_Problem statement_
Return verbatim the lines beginning with the one that contains "Rank the categories" and continuing through the one that contains "01:15, 01:52, 01:05", including both of those lines.

_Records to use_
——

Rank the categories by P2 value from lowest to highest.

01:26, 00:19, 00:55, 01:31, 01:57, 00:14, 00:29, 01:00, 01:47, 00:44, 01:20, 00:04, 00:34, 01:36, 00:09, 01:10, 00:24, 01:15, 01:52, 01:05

——

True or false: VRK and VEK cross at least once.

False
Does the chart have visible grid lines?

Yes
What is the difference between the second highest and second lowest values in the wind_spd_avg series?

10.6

——

_Answer to the exercise_
Rank the categories by P2 value from lowest to highest.

01:26, 00:19, 00:55, 01:31, 01:57, 00:14, 00:29, 01:00, 01:47, 00:44, 01:20, 00:04, 00:34, 01:36, 00:09, 01:10, 00:24, 01:15, 01:52, 01:05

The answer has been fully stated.